INSTRUCTIONS TO FOLLOW.
From the records below, take each line where the string "podman" shows up and copy it.

ENTRIES SUPPLIED.
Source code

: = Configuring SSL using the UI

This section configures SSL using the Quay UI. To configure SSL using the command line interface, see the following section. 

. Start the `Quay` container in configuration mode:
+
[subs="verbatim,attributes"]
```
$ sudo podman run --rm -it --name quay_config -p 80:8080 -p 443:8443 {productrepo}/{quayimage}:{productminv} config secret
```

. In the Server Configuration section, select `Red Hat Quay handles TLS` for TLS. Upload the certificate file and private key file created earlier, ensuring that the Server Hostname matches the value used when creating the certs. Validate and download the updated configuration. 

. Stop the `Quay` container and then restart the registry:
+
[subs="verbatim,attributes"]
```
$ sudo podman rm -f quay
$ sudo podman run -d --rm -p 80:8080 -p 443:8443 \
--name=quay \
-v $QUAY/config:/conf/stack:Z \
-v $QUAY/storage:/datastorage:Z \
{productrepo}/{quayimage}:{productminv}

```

RESULT BELOW.
$ sudo podman run --rm -it --name quay_config -p 80:8080 -p 443:8443 {productrepo}/{quayimage}:{productminv} config secret
$ sudo podman rm -f quay
$ sudo podman run -d --rm -p 80:8080 -p 443:8443 \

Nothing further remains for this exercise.